Everyday Cyborgs 2.0 Progress Report: Months 1-18 

Report published March 2021

Read the full report here or by clicking on the image (right) 

In this report we set out what we have achieved during the first year and a half of our project, as well as outlining the research avenues and activities we are planning over the coming year. 

In particular in this report you will find an update on the team’s research into Everyday Cyborgs and the Law, the Medicines and Medical Devices Act 2021, and Do-it-Yourself Artificial Pancreas Systems (DIY APS). The report also contains an overview of our dissemination and engagement activities, a list of publications and outputs, an outline for future activities and an introduction to the members of the team. 


2017

Workshop 2: The Everyday Cyborg: Mapping Legal, Ethical, & Conceptual Challenges

Workshop held on the 8th of December 2017

Organisers: Muireann Quigley and Semande Ayihongbe

Read the full workshop report here or by clicking on the image (right)

The addition of non-biological parts and devices to the human body raises novel legal, ethical, and conceptual challenges which have neither been adequately explored nor addressed. Drawing from and extending the work of Haddow and colleagues, we use the term ‘everyday cyborg’ to describe such integration between persons and things, subject and object, and the organic and inorganic. Thus, for us, everyday cyborgs are persons with simple prostheses and implants, as well as those with more complex replacements and augmentations. Some examples of these include artificial joint replacements and aesthetic limbs, internal cardioverter defibrillators and implantable pacemakers, externally worn insulin pumps, and retinal prostheses and myoelectric prosthetic limbs.
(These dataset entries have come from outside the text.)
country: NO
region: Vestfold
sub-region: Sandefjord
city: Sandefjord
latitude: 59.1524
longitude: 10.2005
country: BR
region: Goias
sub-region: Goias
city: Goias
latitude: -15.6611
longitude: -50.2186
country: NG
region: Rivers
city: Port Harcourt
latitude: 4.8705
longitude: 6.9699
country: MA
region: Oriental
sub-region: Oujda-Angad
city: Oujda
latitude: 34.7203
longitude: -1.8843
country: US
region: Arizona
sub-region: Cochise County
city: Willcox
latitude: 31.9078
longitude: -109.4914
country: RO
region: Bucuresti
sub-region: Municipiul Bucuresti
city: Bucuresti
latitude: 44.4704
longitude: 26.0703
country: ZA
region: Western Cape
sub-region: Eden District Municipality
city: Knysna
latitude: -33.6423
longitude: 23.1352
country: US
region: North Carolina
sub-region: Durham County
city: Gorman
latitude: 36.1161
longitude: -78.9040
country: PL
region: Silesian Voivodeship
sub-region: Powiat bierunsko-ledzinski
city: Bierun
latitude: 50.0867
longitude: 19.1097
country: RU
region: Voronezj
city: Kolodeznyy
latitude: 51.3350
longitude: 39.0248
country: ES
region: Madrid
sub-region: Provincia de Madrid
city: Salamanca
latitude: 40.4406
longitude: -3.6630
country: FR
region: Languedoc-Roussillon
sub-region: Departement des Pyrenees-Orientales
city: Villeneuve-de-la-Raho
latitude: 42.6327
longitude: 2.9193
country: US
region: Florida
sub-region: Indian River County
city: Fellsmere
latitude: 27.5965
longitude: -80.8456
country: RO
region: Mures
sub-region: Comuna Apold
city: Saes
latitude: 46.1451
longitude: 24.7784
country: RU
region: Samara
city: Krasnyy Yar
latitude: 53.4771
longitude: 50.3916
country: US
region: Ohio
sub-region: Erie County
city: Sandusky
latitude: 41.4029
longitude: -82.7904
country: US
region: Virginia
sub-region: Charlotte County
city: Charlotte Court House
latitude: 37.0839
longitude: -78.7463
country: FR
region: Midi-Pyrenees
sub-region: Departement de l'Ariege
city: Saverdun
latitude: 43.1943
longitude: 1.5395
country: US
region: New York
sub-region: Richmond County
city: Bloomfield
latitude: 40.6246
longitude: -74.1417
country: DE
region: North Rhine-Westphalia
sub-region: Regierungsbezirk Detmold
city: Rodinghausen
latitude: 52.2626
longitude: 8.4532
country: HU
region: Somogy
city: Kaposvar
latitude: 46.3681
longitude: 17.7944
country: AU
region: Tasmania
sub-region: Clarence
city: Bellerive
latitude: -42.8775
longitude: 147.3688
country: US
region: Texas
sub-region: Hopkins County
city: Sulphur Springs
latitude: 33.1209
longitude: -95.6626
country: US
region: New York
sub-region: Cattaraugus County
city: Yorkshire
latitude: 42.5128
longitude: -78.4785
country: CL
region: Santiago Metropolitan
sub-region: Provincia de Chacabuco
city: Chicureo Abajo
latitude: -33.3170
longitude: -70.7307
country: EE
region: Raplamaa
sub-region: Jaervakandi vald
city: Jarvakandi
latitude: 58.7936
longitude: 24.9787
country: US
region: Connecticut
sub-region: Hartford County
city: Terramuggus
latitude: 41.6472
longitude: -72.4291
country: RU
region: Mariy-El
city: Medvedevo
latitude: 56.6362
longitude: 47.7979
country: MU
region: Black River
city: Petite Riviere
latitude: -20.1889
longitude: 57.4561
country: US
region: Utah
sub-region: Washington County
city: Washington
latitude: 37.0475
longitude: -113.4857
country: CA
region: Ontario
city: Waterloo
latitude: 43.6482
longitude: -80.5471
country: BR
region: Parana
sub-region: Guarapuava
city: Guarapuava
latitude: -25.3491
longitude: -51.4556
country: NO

As technology develops and these parts and devices become more sophisticated and deeply integrated into the human body, new questions emerge which the law is ill equipped to deal with. The increasing ubiquity of these prostheses and implants and the diverse functions that they perform further compound these difficulties. For some of the issues in this context, please refer to the first workshop report (available here).

This second workshop brought together experts from law and legal practice, philosophy, science and technology studies, the social sciences, and the biomedical sciences to continue with the identification and mapping process that began at the first workshop, and to provide a forum for interdisciplinary discussion. Short summaries of the papers and discussions are presented in the report.

Funding: This workshop was supported by a Wellcome Trust Seed Award in Humanities and Social Science 2016 (Grant No: 201675/Z/16/Z).


Workshop 1: The Everyday Cyborg: Mapping Legal, Ethical, & Conceptual Challenges

Workshop held on the 2nd of June 2017.

Organisers: Muireann Quigley and Semande Ayihongbe

Read the full workshop report here or by clicking on the image (right)

The integration of biological persons with non-biological parts and devices raises a number of legal, ethical, and conceptual challenges which have hitherto been underexplored. Haddow and colleagues use the term ‘everyday cyborg’ to describe such integration between the organic person and inorganic parts and devices. They conceptualise the everyday cyborg as one where “modifications are required that quite literally become part of a person and that are automated and beyond individual autonomy” (Haddow et. al 2015). We draw on, and, extend this concept.

Thus, for us, everyday cyborgs are persons with replacements and augmentations ranging from the simple to the complex. Some examples of these include artificial joint replacements and aesthetic limbs, internal cardioverter defibrillators and implantable pacemakers, externally worn insulin pumps, and retinal prostheses and myoelectric prosthetic limbs.

Everyday cyborgs raise a number of questions for the law. For instance, is damage to a prosthesis (or an implant) personal injury or damage to property? Who ought to own/control the data generated and collected by these devices? Who ought to own/control the intellectual property rights in these devices once they become attached to the person? What legal framework applies or ought to apply where there has been unauthorised access and hacking of the device software or interference with the wireless communication from the device?

This workshop brought together experts from law, philosophy, science and technology studies, the social sciences, and the biomedical sciences to identify the state of the art of implantable medical devices and complex prosthetics, and to begin to map the challenges posed by these technologies. Ten papers were presented, and responses to these were provided. Short summaries of these discussions are presented in the report.

Funding: This workshop was supported by a Wellcome Trust Seed Award in Humanities and Social Science 2016 (Grant No: 201675/Z/16/Z).